[Text segment]

Kal-El: His whole planet, it blew up! And Braniac shrunk the survivors down to microbe size and put 'em in a mason jar!! And his adoptive parents died of a pirate virus!
When I was a kid, Superman was the height of tragedy.
Kung Fu: In the scant time I've been taking martial arts classes, I've gone to three different schools. The first taught a mix of Kajukenbo (a branch of kenpo developed in post-war Hawaii) and Hung Gar Kung Fu. I had to stop going there because one day I showed up and the school wasn't there any more. My next stop was a school that teaches Shaolin Kenpo (also developed in post-war Hawaii, and different from kendo, which is fighting with swords), which is fancy talk for punching and kicking. I was never really comfortable at that school, and when they tried to dick me with a $250 registration fee, I bailed. My new school teaches various styles of Shaolin Kung Fu, and I'm having a blast.
I don't think the style I study is overly important. As long as it's not one of the styles that emphasizes grappling, or gymnastic kicking, I imagine I could be happy studying just about anything. But, I have to say, I like saying I study Kung Fu more than I like saying I study kenpo or kajukenbo, largely because most people have at least heard of Kung Fu.
Kermit: The thing about Kermit is, he's responsible. Saddled with a company of nut jobs and furry wackos, he's just doing his best to put on the show. I was a fairly serious kid, and when I was trying to get something done, I didn't have much patience for goof-abouts, and I'd often be the most focused, uptight kid in the room. Now, for better or worse, I am often the least focused kid in the room. I could probably stand to regain a bit more of my inner Kermit.
Kirk: He's the captain. 'Nuff said.
King: I will admit, the fact that Stephen King writes genre and has mountains of cash did little to dissuade me from the notion of being a writer when I was a teen. He made it seem fun. And a lot of the stuff he wrote in the 70's is just darn rip-roarin'. The shorter, expurgated version of The Stand is a marvelous epic fantasy.
Kong: I'm talking about the Jeff Bridges/Jessica Lange version. It was filmed at MGM studios, just down the road from where I grew up, in Culver City. I'd managed to convince myself that the studio had built a fully mobile 40-foot high mechanical Kong capable of walking freely and climbing buildings and killing everyone. I was very disappointed that the monster robot ape never broke free from the studio property to wreck my hometown.
Ktulu: My favorite spelling of the Great Cephalopod's name. And Metallica's "Call of Ktulu" is totally awesome, dude.

[/Text segment]
[Record excerpts]

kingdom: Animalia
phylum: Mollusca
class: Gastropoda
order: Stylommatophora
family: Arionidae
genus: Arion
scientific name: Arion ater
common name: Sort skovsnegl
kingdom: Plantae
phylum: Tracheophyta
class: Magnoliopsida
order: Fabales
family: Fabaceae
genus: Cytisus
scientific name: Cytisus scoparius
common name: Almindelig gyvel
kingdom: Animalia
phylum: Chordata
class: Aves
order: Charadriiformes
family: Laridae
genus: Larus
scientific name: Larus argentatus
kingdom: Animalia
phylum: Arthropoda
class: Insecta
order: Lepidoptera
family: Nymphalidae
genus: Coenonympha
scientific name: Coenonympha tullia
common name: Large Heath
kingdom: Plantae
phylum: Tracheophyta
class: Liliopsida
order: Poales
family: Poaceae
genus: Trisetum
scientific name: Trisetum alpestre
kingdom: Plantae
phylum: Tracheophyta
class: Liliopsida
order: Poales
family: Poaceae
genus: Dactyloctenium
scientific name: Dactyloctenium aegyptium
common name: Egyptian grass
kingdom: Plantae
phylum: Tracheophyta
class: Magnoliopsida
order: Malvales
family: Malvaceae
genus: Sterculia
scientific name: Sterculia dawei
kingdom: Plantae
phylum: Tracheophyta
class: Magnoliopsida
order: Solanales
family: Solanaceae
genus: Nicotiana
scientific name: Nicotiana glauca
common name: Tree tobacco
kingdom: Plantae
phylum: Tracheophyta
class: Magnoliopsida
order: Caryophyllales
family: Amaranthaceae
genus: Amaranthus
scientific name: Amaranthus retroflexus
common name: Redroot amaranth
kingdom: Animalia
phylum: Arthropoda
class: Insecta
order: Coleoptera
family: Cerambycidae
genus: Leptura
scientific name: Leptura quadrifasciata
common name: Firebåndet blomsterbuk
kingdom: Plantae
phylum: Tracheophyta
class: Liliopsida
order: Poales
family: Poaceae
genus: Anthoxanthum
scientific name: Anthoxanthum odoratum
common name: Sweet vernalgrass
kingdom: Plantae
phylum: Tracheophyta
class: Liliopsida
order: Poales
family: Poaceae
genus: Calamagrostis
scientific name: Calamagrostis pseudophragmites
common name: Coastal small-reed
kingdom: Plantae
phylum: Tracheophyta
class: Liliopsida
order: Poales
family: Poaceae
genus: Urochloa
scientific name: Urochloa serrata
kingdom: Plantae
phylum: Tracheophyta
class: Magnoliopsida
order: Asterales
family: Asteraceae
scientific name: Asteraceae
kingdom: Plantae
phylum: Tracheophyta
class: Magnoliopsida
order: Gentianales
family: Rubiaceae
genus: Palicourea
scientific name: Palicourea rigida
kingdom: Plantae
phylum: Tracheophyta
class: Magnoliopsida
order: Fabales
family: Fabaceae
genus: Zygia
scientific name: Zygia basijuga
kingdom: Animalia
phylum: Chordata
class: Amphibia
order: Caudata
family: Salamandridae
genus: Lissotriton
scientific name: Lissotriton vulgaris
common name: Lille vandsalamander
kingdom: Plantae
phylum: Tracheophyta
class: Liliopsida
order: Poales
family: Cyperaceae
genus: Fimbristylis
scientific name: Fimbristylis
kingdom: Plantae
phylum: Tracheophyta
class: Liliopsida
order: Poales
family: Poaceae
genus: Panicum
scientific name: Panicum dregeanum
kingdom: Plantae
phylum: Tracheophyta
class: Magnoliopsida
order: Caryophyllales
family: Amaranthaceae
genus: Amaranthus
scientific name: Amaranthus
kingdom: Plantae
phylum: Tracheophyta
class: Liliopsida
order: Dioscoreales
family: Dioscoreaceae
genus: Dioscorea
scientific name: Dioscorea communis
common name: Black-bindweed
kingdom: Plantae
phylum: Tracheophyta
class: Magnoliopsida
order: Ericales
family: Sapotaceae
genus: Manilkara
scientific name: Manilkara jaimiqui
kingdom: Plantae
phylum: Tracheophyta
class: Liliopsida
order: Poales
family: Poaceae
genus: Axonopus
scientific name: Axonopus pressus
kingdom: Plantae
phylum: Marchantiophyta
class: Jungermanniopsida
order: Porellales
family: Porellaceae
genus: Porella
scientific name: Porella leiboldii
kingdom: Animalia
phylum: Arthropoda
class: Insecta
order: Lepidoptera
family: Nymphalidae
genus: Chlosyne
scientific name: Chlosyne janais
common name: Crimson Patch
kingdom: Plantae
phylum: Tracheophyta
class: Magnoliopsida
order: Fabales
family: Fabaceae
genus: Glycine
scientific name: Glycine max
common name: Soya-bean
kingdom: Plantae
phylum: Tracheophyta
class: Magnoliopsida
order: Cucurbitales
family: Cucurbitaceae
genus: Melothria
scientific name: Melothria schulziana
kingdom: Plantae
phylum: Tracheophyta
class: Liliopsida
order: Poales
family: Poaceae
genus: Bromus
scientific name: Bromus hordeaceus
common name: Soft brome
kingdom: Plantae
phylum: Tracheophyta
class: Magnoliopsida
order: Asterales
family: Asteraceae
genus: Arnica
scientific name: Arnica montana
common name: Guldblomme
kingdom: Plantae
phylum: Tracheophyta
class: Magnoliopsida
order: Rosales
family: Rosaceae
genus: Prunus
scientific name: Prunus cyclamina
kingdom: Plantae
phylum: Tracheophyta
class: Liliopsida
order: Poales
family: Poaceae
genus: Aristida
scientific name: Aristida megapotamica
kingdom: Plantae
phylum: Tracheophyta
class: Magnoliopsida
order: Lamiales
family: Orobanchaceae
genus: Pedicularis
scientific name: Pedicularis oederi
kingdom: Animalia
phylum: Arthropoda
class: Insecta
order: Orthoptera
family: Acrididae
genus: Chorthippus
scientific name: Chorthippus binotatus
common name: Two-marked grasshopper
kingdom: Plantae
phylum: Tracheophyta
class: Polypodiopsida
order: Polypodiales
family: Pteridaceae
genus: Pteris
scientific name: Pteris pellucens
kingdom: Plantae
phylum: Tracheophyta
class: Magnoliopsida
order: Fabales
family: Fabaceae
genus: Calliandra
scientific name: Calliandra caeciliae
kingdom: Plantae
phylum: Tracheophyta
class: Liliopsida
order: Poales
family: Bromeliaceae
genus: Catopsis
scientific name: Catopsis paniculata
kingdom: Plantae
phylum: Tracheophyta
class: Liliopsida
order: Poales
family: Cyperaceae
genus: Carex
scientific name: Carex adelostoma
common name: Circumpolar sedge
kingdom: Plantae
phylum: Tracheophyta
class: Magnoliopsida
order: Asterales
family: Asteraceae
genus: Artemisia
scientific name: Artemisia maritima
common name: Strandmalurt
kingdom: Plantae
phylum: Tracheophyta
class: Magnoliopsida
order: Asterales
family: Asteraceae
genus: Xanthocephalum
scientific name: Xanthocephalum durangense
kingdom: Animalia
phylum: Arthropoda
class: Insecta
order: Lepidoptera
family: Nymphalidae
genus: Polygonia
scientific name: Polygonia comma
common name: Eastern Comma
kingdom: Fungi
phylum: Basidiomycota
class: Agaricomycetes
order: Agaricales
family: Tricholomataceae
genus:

[/Record excerpts]

# Exercise requirements
(a) In the text, what registration fee made the writer leave the Shaolin Kenpo school?
(b) From the text, reproduce the passage that starts at the words "King: I will" and ends after the words "wreck my hometown.".

# Results of the exercise
(a) A $250 registration fee.

(b)
King: I will admit, the fact that Stephen King writes genre and has mountains of cash did little to dissuade me from the notion of being a writer when I was a teen. He made it seem fun. And a lot of the stuff he wrote in the 70's is just darn rip-roarin'. The shorter, expurgated version of The Stand is a marvelous epic fantasy.
Kong: I'm talking about the Jeff Bridges/Jessica Lange version. It was filmed at MGM studios, just down the road from where I grew up, in Culver City. I'd managed to convince myself that the studio had built a fully mobile 40-foot high mechanical Kong capable of walking freely and climbing buildings and killing everyone. I was very disappointed that the monster robot ape never broke free from the studio property to wreck my hometown.